Cette hypothèse d’un complice fut adoptée par la presse et par le public. Ganimard, le vieil inspecteur principal Ganimard la défendait, non sans raison.

— Il y a du Lupin là-dessous, disait-il au juge.

— Bah ! ripostait celui-ci, vous le voyez partout, votre Lupin.

— Je le vois partout, parce qu’il est partout.

— Dites plutôt que vous le voyez chaque fois où quelque chose ne vous paraît pas très clair. D’ailleurs, en l’espèce, remarquez ceci : le crime a été commis à onze heures vingt du soir, ainsi que l’atteste la pendule, et la visite nocturne, dénoncée par les concierges, n’a eu lieu qu’à trois heures du matin.

La justice obéit souvent à ces entraînements de conviction qui font qu’on oblige les événements à se plier à l’explication première qu’on en a donnée. Les antécédents déplorables de Victor Danègre, récidiviste, ivrogne et débauché, influencèrent le juge, et bien qu’aucune circonstance nouvelle ne vînt corroborer les deux ou trois indices primitivement découverts, rien ne put l’ébranler. Il boucla son instruction. Quelques semaines après, les débats commencèrent.

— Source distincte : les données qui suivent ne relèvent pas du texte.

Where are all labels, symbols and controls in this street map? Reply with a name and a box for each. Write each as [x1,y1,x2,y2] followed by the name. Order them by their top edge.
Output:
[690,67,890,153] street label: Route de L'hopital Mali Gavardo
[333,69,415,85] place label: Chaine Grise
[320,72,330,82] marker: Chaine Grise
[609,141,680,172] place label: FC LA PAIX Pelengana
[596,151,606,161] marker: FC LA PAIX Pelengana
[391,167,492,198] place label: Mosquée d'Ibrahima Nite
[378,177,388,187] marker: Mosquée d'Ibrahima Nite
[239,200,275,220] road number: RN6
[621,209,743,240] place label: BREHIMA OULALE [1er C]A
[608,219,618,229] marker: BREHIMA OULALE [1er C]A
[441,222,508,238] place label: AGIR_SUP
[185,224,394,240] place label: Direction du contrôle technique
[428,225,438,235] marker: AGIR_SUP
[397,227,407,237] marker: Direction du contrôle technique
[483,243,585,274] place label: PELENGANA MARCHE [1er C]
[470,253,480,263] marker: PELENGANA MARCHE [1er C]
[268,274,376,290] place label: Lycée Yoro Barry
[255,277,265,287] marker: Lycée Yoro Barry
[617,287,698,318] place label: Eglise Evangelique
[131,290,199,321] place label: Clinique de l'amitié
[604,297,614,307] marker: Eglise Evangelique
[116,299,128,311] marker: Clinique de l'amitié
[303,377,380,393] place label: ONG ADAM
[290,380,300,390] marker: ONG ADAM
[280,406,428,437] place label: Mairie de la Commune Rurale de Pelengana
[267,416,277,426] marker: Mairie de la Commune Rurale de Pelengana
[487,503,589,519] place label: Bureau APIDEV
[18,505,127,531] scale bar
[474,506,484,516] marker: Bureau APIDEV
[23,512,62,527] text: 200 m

Ils furent embarrassés et languissants. Le président les dirigea sans ardeur. Le ministère public attaqua mollement. Dans ces conditions, l’avocat de Danègre avait beau jeu. Il montra les lacunes et les impossibilités de l’accusation. Nulle preuve matérielle n’existait. Qui avait forgé la clef, l’indispensable clef sans laquelle Danègre, après son départ, n’aurait pu refermer à double tour la porte de l’appartement ? Qui l’avait vue, cette clef, et qu’était-elle devenue ? Qui avait vu le couteau de l’assassin, et qu’était-il devenu ?

— Et, en tout cas, concluait l’avocat, prouvez que c’est mon client qui a tué. Prouvez que l’auteur du vol et du crime n’est pas ce mystérieux personnage qui s’est introduit dans la maison à trois heures du matin. La pendule marquait onze heures, me direz-vous ? Et après ? ne peut-on mettre les aiguilles d’une pendule à l’heure qui vous convient ?

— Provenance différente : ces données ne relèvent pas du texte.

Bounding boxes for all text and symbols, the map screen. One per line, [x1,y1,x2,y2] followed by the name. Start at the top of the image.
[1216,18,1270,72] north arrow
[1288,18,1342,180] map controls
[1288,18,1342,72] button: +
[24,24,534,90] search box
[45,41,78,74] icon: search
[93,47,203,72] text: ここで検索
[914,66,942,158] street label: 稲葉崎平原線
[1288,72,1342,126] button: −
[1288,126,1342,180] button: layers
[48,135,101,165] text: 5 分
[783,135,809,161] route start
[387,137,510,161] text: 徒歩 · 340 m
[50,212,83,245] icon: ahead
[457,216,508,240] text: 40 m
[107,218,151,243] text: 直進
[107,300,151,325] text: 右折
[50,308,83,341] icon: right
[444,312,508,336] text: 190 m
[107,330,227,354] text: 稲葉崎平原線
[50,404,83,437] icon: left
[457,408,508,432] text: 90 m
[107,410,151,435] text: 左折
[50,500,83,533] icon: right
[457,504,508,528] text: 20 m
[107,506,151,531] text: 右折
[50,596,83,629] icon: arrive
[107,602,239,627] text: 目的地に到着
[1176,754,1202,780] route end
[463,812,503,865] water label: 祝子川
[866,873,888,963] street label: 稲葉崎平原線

Victor Danègre fut acquitté.

Il sortit de prison un vendredi au déclin du jour, amaigri, déprimé par six mois de cellule. L’instruction, la solitude, les débats, les délibérations du jury, tout cela l’avait empli d’une épouvante maladive. La nuit, d’affreux cauchemars, des visions d’échafaud le hantaient. Il tremblait de fièvre et de terreur.

Sous le nom d’Anatole Dufour, il loua une petite chambre sur les hauteurs de Montmartre, et il vécut au hasard des besognes, bricolant de droite et de gauche.

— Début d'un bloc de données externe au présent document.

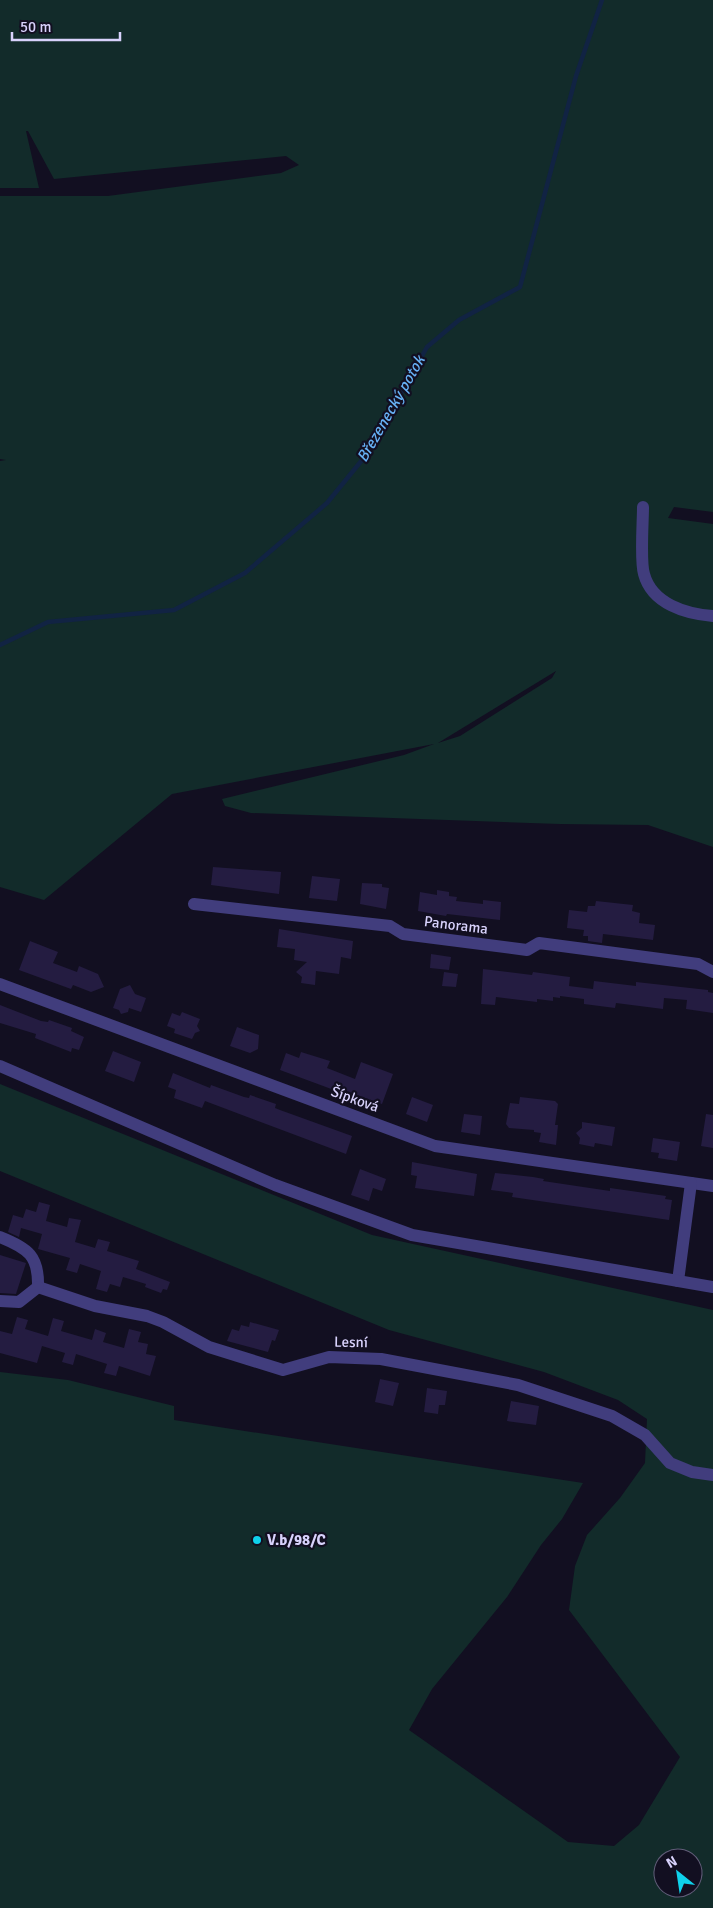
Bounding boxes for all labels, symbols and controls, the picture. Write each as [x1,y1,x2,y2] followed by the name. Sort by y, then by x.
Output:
[12,10,120,42] scale bar
[20,18,51,36] text: 50 m
[352,350,431,466] water label: Březenecký potok
[423,912,489,938] street label: Panorama
[329,1081,382,1116] street label: Šípková
[334,1333,368,1351] street label: Lesní
[267,1531,326,1549] place label: V.b/98/C
[251,1534,263,1546] marker: V.b/98/C
[653,1848,703,1898] north arrow
[663,1852,680,1872] text: N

Vie lamentable ! Trois fois engagé par trois patrons différents, il fut reconnu et renvoyé sur-le-champ.

Souvent il s’aperçut, ou crut s’apercevoir, que des hommes le suivaient, des hommes de la police, il n’en doutait point, qui ne renonçaient pas à le faire tomber dans quelque piège. Et d’avance il sentait l’étreinte rude de la main qui le prendrait au collet.

Un soir qu’il dînait chez un traiteur du quartier, quelqu’un s’installa en face de lui. C’était un individu d’une quarantaine d’années, vêtu d’une redingote noire de propreté douteuse. Il commanda une soupe, des légumes et un litre de vin.

Et quand il eut mangé la soupe, il tourna les yeux vers Danègre et le regarda longuement.

Danègre pâlit. Pour sûr cet individu était de ceux qui le suivaient depuis des semaines. Que lui voulait-il ? Danègre essaya de se lever. Il ne le put. Ses jambes chancelaient sous lui.

L’homme se versa un verre de vin et emplit le verre de Danègre.

— Nous trinquons, camarade ?

Victor balbutia :

— Oui… oui… à votre santé, camarade.

— À votre santé, Victor Danègre.

L’autre sursauta :

— Moi !… moi !… mais non… je vous jure…

— Vous me jurez quoi ? que vous n’êtes pas vous ? le domestique de la comtesse ?

— Quel domestique ? Je m’appelle Dufour. Demandez au patron.